Tyle, że jak ktoś kupił i ew. czepiał sie o palantir, to wkrótce czeka go
kolejna próba. Pippin... Widziałem ja wczesniej na zwiastunach i wijący sie od "gorąca" palantiru Pippin w ogóle mnie nie przekonuje.. wręcz powiem bardziej w filmie wypadło to jeszcze gorzej, niż w zwiastunie... Szkoda, że PJ nie potrafi oddać emocji i uczuć w inny sposób, niż tylko fizyczny strach i cierpienie...
Mniej więcej od tego momentu film robi się nudny....
A to z prostej przyczyny - wszystko zostaje zamienione w przygotowanie do bitwy... Cała reszta - ledwo się kupy trzyma, po prostu jest - bardziej jakieś wycinki scen, pomysły, a nie sceny... W dodatku w wielu miejscach przegięte.
Wydawać się mogło, że plusem jest umieszczenie scen znanych ze zwiastunów
TTT - ale gdzie tam... Podkręcanie atmosfery w stylu Arwena umiera, zwidy Arweny o przyszlości... rozumiem, że chciano podkreślić wątek romantyczny, ale patrząc z perspektywy całej trylogii - jest on tak nieudolnie prowadzony, że AOTC (gdzie wątek prawie nie razi...
prawie - ale to nie oznacza że jest dobry) moglby służyć za wzór. No, ale taki wątek musiał być, bo się film lepiej sprzedaje... Bez komentarza. Mnie teksty o Śmierci Arweny itp - nastawiły bardzo negatywnie do tego filmu.. bo ani to ciekawe, ani potrzebdne.... nie wiem, dla mnie to była okropna dłużyzna - która ... niestety doskonale wkomponowuje się w śmierć Aragorna w TTT. Ktorą notabene i tak uważam za bez sens i krzywde dla filmu, nie dla twórczości Mistrza, ale dla filmu... Mnie ona tylko irytowała.. Tu mamy powtórke. No i jeszcze jedna, bo widzimy dzieciaka... Arweny.

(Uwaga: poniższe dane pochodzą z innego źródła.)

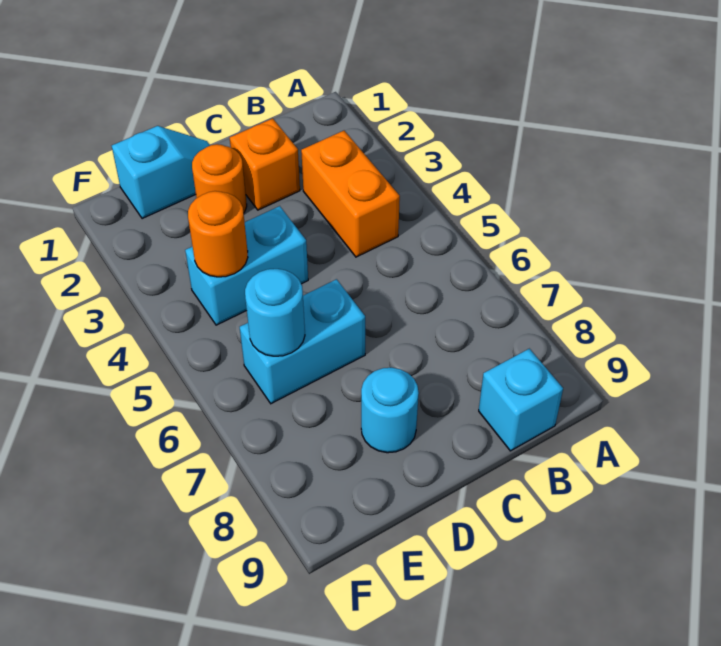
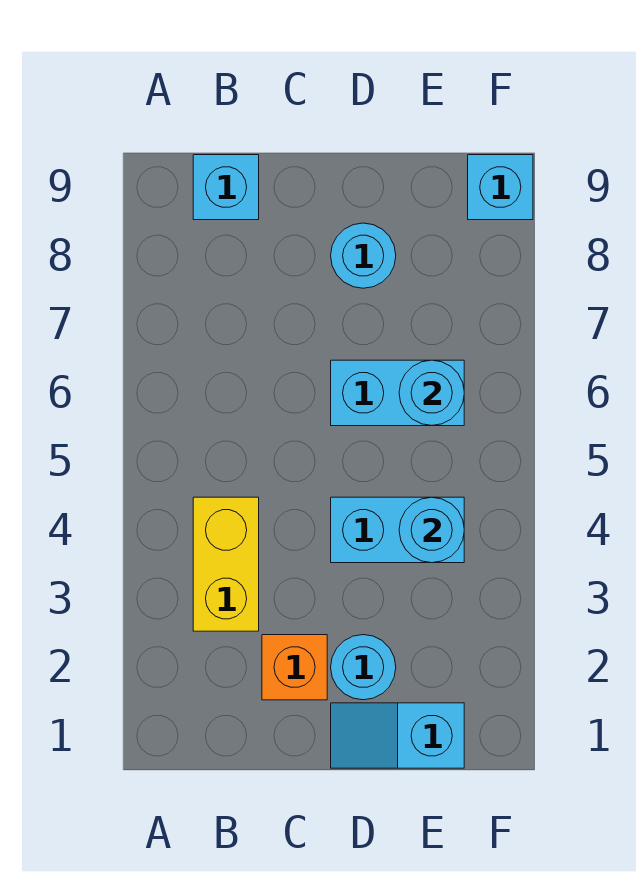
orange 1x2 brick [301,131,400,257] -> yellow 1x2 brick [193,497,259,631]
orange 1x1 round brick [192,144,247,213] -> cyan 1x1 round brick [331,635,396,700]
orange 1x1 round brick [188,191,248,277] -> cyan 1x1 round brick [399,497,464,563]
none -> cyan 1x1 brick [468,155,533,220]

Dalej mamy Sama i Froda - cóż byłoby fajnie, gdyby nie fakt, że Gollum - z biednego i psychicznie chorego poddanego pierścieniowi - został nagle uleczony i jest tak sprytny, że hobbity robią prawie to co im każe. Nie wspomnę o Frodzie, który je mu z ręki... Hmm rozumiem, że Gollum był dobrze przyjęty, ale to co z niego zrobiono w ROTK to nawet przesadą trudno nazwać...To w ogóle jakieś herezje i dziwne pomysły..a zapomniałem, że poprawne politycznie
.
Dalej w oczekiwaniu na bitwę mamy piękne i zapierające dech w piersiach pejzarze - znów vide sprawdzone pomysły z FOTR.
Kolejnym pomysłem z tej serii jest Minas Thirith. Patetyczne i poteżne.. wspaniale się to ogląda... tak samo jest z płonącymi stosami (choć ich zapalanie pominę milczeniem)... dobra, ale czy ROTK - to kilka fajnych obrazków? Filmowy - przez pewien czas zdaje się właśnie tym być...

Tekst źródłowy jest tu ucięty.